TASK DETAILS ▸ Rescale the part of the material that opens with the line containing "right elbow: (1895, 740, 7)" and closes with the line containing "right ankle: (1874, 823, 20)", both lines included. Repeat only those lines with their keypoint names, multiplying every x, y, and depth value by 1.6 and rounding to whole numbers, halves up.

++++ RECORDS SUPPLIED

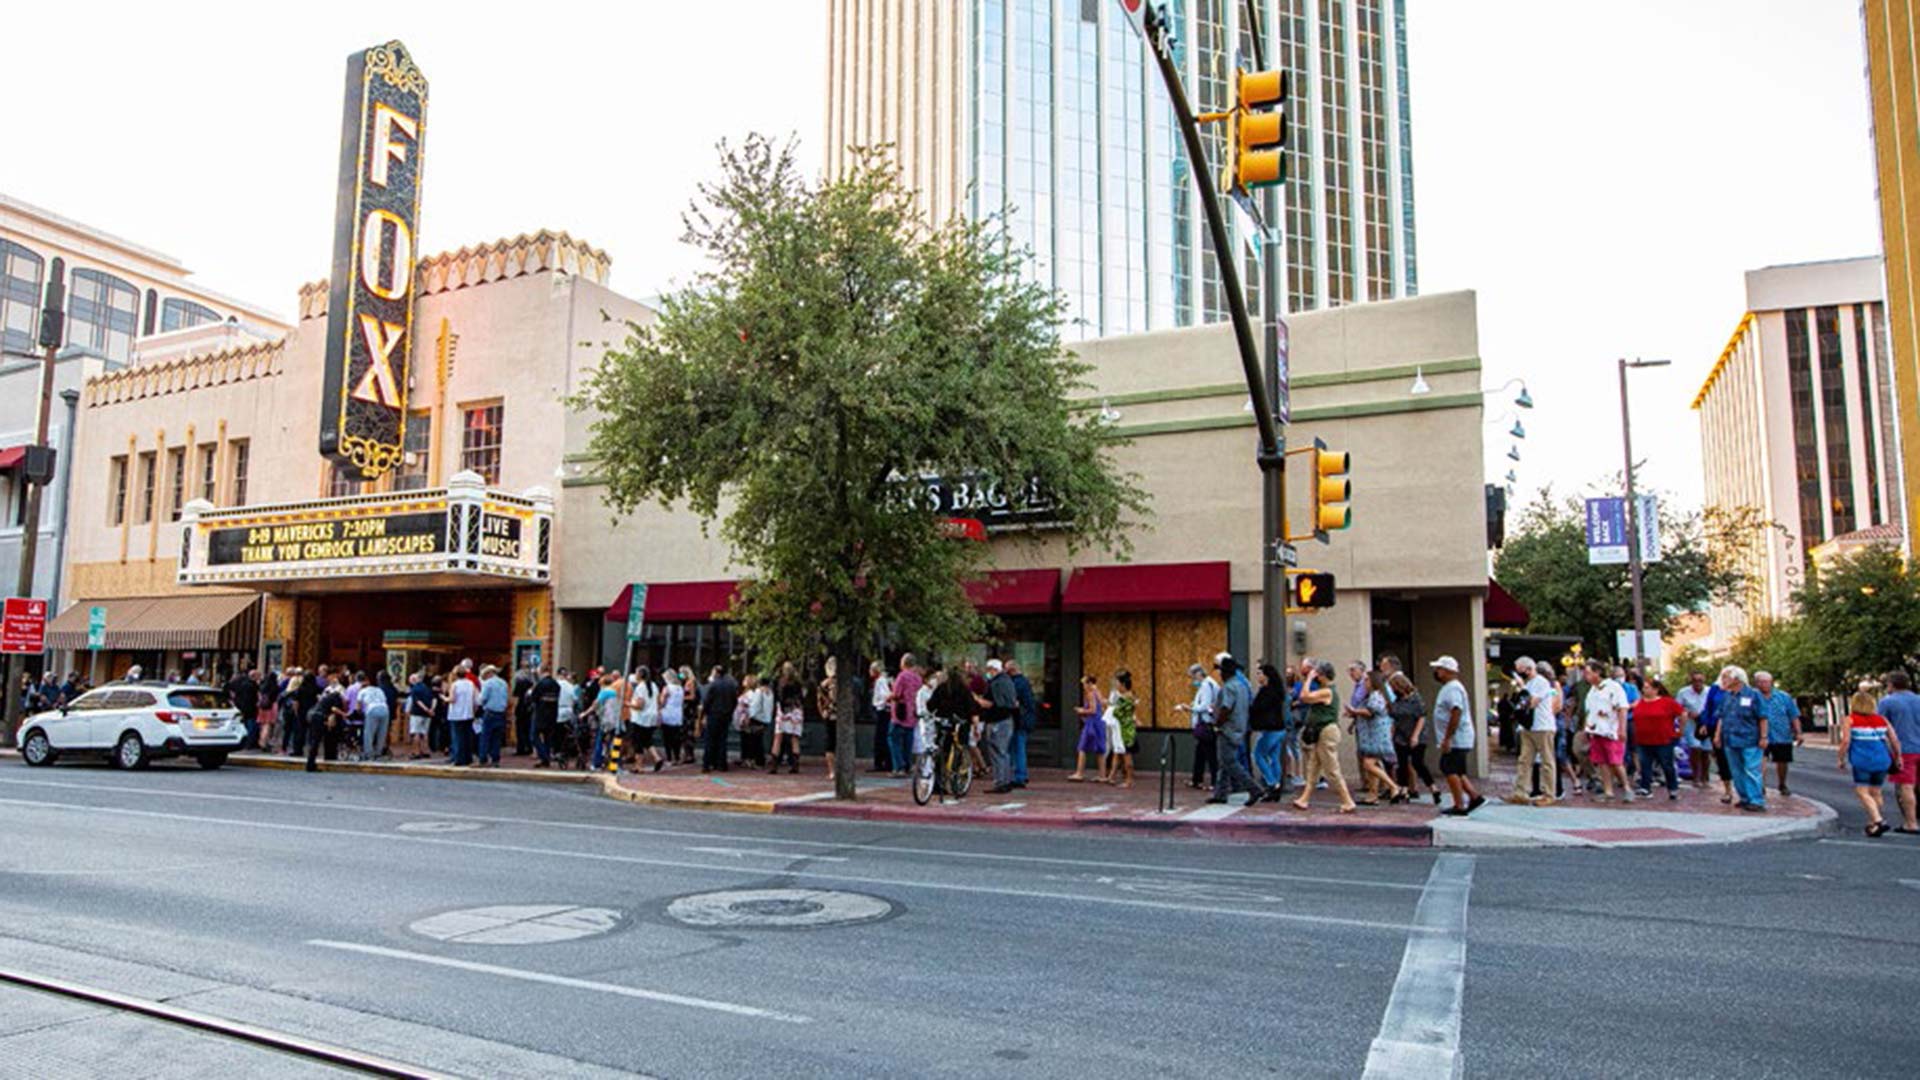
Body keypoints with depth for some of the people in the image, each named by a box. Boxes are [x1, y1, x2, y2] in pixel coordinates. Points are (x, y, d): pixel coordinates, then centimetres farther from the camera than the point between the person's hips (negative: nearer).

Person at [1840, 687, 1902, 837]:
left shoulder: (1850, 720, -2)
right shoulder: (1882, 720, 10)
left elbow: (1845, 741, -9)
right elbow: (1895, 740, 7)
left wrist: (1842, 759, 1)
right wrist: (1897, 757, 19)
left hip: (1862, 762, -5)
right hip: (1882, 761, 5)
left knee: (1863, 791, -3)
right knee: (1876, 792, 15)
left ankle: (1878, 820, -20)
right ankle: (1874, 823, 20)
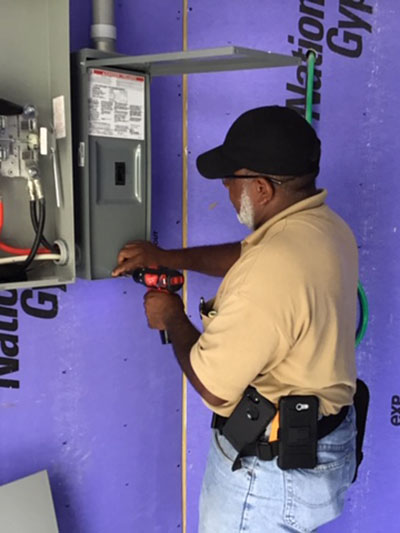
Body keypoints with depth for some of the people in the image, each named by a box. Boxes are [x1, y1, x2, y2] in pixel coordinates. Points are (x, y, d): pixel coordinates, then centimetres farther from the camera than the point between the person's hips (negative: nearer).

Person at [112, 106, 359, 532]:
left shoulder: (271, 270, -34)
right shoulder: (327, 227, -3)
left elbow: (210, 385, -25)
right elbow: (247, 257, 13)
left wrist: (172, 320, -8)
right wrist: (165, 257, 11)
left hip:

++++++++
++++ RECORDS SUPPLIED

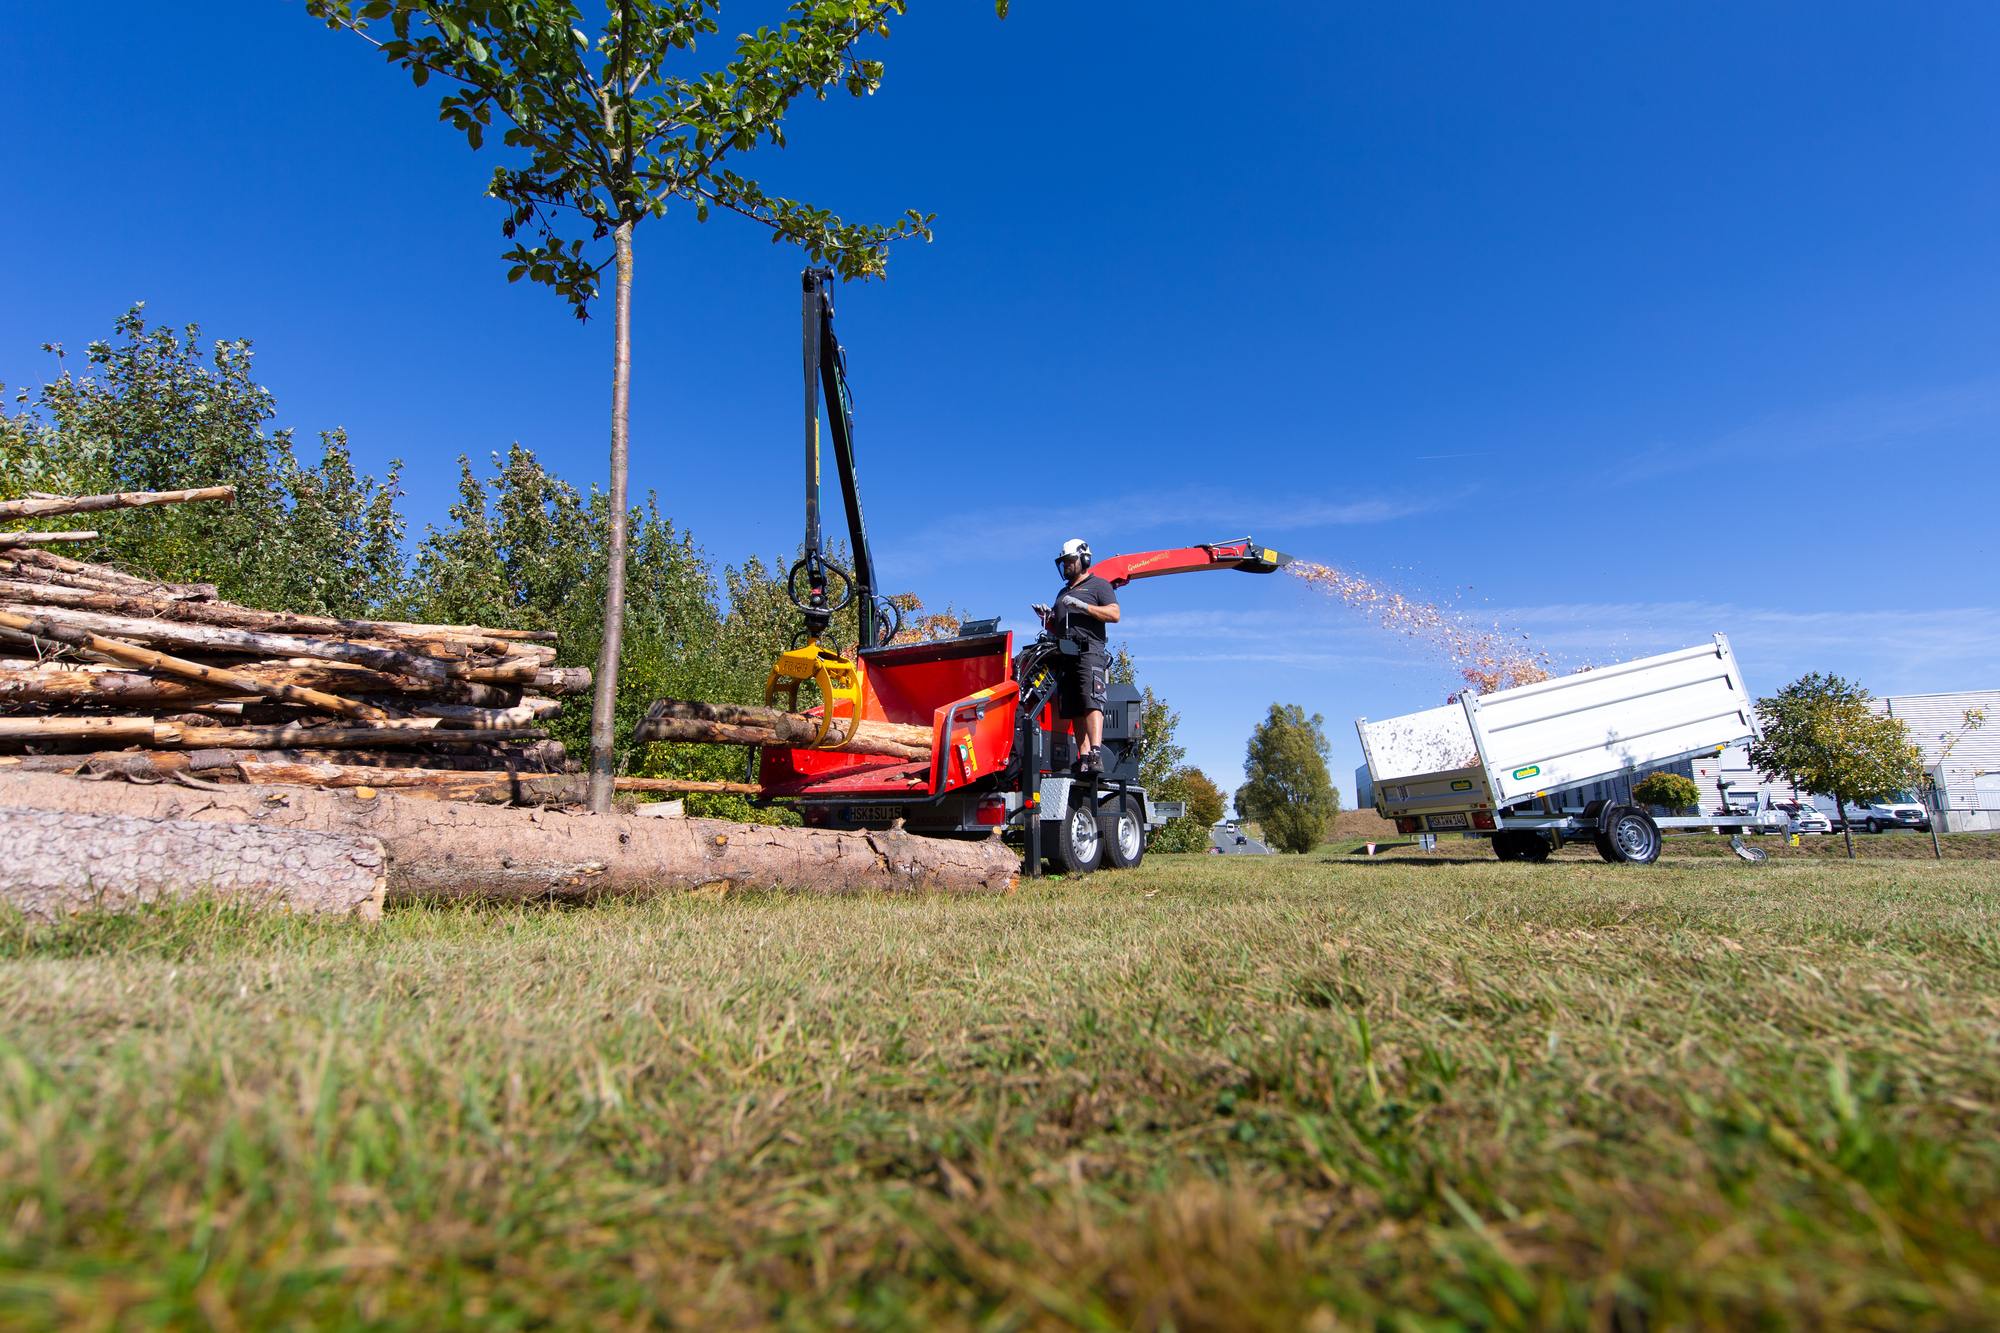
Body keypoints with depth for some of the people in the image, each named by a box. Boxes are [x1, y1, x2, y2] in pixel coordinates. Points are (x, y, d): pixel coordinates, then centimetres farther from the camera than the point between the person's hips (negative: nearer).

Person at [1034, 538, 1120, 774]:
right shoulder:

++++++++

ANSWER BOX ▸
right elbow: (3032, 1184, 11)
left wrist: (2947, 1214, 2)
right wrist: (3035, 1211, 30)
left hip: (2979, 1219, -8)
right hip: (3011, 1218, 8)
left knee: (2981, 1266, -5)
right knee: (3002, 1267, 24)
left ankle: (3005, 1312, -32)
right ankle: (2998, 1317, 32)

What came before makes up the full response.